Things to do
A: Answer these questions about the post on female bodybuilders:
(i) What was the documentary about?
(ii) What testing do the natural bodybuilders undergo?
(iii) How deep are the voices of the bodybuilders who use steroids?
B: Copy everything in the post on female bodybuilders from "October 23, 2009" down to "as any man's.", and replace "documentary" with "film".
Top of Given passage
October 23, 2009 - 3:42pm
HERWriter Guide

Hi Aimee

I saw a documentary on female body builders. Some were "natural" competitors, some were not. Obviously, the difference means steroid use.

The regular bodybuilders were enormous but also very disciplined. They work out constantly and have a very strict diet. Some don't discuss steroid use, others are pretty open about it. They stress that they work just as hard as natural body builders. It seems they do, too, although the results are vastly different, as are their voices which are as deep as any man's.

The natural bodybuilders use no steroids at all and are tested rigorously (taking polygraphs as well as medical testing!) and are far smaller than the women who take steroids, although work just as hard.
Bottom of Given passage
Top of Dataset content
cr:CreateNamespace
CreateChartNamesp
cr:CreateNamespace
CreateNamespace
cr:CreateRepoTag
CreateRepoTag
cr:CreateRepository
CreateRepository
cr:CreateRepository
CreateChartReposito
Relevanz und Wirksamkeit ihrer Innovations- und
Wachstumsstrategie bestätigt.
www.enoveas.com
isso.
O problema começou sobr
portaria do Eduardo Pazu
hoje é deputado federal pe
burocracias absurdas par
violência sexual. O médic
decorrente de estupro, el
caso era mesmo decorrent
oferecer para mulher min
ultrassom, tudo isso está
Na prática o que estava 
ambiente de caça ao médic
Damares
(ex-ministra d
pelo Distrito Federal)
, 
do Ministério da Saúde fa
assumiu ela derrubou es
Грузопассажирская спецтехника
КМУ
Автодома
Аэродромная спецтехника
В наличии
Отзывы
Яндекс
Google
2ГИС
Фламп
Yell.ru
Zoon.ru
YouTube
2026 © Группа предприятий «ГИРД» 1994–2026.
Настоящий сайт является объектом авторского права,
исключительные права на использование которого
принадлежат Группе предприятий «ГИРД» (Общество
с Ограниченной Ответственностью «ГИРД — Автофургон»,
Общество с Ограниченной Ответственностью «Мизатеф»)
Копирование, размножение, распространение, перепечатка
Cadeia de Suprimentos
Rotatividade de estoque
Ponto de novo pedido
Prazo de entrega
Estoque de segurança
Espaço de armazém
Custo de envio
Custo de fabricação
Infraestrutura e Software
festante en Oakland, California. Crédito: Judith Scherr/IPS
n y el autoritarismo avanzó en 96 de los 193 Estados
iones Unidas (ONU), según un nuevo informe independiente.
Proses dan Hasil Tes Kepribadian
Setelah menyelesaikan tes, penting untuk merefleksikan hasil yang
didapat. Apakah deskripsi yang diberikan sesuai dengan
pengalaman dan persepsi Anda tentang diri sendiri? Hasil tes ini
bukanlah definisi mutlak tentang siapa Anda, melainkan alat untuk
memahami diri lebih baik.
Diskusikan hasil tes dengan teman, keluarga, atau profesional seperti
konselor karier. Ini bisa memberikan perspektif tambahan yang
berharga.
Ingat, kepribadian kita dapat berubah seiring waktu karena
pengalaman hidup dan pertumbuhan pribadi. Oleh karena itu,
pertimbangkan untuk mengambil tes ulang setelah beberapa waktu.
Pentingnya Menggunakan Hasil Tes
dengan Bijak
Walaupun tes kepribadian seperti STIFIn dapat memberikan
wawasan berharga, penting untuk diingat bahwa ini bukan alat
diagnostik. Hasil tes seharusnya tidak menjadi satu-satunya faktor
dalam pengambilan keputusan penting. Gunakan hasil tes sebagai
Bottom of Dataset content
Results for the exercise
A:
(i) Female body builders.
(ii) Rigorous testing, with polygraphs as well as medical testing.
(iii) As deep as any man's.

B:
October 23, 2009 - 3:42pm
HERWriter Guide

Hi Aimee

I saw a film on female body builders. Some were "natural" competitors, some were not. Obviously, the difference means steroid use.

The regular bodybuilders were enormous but also very disciplined. They work out constantly and have a very strict diet. Some don't discuss steroid use, others are pretty open about it. They stress that they work just as hard as natural body builders. It seems they do, too, although the results are vastly different, as are their voices which are as deep as any man's.